Accountability, we’re seeking it from those around us.
Whether at work or home, when those around you commit and keep their word, it creates ease, flow, results, trust, and connection. I like to call that count-on-ability.
Most of us realize that when people are non-committal, wishy washy, tentative, or vague the chain reaction creates challenges, stresses those around you, interrupts progress, causes missed deadlines, catalyzes disconnection, and erodes trust. So why do we allow these behaviors to happen?
Every day, good leaders accept non-specific, non-committal responses to our requests in the moment because we’re in a hurry, more focused on the answer we want (so any resemblance to that answer slides by), or simply not fully present so we don’t challenge the answer and button it down to a full commitment.
And doing so may make you unpopular in the moment as well.

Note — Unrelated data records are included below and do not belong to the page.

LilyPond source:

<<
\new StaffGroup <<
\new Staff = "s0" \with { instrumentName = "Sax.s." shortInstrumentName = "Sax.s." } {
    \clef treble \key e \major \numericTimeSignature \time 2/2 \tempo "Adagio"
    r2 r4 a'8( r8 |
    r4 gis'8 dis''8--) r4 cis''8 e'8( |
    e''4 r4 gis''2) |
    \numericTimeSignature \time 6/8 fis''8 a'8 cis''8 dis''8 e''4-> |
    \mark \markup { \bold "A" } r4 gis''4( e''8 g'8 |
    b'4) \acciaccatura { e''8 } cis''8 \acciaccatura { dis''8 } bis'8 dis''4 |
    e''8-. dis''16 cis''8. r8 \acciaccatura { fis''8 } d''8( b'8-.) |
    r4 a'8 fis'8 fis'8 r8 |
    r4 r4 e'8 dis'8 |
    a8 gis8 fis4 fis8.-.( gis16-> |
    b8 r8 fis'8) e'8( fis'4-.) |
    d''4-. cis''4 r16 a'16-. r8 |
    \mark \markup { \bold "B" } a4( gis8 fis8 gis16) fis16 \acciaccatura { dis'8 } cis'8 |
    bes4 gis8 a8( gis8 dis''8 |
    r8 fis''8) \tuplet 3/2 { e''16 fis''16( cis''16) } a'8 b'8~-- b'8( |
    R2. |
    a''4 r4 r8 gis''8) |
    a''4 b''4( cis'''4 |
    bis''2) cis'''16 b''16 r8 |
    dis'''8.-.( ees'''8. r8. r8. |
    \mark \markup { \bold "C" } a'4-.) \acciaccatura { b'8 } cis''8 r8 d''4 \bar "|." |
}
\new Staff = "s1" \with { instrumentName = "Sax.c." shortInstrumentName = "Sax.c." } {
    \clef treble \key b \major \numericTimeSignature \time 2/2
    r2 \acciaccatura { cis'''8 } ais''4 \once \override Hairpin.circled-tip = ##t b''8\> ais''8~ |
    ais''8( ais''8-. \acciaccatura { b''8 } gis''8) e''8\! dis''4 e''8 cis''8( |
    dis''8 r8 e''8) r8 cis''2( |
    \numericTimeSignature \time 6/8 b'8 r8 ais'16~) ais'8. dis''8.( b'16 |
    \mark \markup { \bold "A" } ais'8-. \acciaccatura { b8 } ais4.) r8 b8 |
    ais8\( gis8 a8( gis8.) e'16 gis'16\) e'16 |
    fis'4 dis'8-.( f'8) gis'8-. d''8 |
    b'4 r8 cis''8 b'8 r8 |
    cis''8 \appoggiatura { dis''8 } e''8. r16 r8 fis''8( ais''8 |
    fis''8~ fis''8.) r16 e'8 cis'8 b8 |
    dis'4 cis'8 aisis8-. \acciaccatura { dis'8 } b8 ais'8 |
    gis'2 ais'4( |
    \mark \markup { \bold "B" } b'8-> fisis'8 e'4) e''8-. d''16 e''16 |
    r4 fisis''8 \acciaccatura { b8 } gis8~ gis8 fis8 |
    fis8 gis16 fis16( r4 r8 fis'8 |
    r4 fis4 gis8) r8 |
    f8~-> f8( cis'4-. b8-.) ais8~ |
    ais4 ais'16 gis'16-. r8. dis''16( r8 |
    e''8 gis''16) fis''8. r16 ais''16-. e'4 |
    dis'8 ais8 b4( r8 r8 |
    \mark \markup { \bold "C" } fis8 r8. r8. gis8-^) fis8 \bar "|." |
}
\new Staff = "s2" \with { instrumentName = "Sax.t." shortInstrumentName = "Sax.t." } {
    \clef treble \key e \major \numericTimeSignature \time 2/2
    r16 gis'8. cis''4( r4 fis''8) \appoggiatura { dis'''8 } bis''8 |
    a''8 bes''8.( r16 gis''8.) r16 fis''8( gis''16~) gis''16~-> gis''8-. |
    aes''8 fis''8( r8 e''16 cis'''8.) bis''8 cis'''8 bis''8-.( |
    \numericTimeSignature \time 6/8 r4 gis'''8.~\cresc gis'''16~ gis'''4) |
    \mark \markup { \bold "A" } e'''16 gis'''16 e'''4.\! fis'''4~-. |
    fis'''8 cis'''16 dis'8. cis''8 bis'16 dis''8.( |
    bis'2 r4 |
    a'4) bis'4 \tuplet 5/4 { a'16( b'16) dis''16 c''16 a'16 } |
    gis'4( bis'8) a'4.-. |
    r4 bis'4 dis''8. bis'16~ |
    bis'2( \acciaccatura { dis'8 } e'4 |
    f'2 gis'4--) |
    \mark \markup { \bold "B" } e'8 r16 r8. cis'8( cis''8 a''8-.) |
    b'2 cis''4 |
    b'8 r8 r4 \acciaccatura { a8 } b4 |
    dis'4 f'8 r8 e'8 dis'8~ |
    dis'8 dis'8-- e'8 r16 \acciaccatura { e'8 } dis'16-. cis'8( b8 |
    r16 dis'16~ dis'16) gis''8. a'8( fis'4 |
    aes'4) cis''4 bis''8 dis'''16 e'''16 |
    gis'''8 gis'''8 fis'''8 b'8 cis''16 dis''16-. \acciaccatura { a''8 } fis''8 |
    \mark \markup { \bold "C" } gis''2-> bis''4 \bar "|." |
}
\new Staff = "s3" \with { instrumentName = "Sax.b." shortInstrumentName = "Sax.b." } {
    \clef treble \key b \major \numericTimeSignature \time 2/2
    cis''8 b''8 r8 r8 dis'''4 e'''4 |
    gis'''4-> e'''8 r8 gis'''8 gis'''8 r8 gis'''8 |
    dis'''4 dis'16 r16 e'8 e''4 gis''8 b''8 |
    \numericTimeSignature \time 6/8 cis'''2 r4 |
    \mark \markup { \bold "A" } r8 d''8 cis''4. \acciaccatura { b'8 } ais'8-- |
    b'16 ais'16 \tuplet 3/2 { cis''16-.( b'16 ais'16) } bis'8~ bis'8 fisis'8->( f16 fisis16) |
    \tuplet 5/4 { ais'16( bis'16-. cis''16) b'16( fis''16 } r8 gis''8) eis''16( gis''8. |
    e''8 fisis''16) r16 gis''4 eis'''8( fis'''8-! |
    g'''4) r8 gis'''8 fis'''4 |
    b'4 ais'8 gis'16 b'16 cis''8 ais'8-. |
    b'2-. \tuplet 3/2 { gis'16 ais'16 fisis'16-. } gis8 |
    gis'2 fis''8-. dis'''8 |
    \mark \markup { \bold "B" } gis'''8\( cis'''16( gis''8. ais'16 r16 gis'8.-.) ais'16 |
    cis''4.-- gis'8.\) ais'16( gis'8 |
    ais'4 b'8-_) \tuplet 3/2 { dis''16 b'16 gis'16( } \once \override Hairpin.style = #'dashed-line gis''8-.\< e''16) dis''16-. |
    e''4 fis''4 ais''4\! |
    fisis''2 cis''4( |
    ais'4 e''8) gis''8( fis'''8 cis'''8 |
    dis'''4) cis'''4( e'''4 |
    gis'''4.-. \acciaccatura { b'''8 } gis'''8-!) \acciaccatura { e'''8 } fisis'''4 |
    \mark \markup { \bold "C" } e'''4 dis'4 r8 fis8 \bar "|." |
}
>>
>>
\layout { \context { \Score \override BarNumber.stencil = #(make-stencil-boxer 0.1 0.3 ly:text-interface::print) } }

To create clarity involves being tenacious enough to agree upon specifically what will be completed, with a time (end of day or week is not a time, neither is tomorrow morning nor naming a day of the week), you can include any of these, but offering a time manages expectations for all people involved. It also means a firm yes, no or counteroffer with both people agreeing to terms.
Most of us are poor at making requests like this let alone agreeing to things and committing this way. If you want to be a great leader, manage your commitments with firm commitments.
Responsibility without commitment is a mess.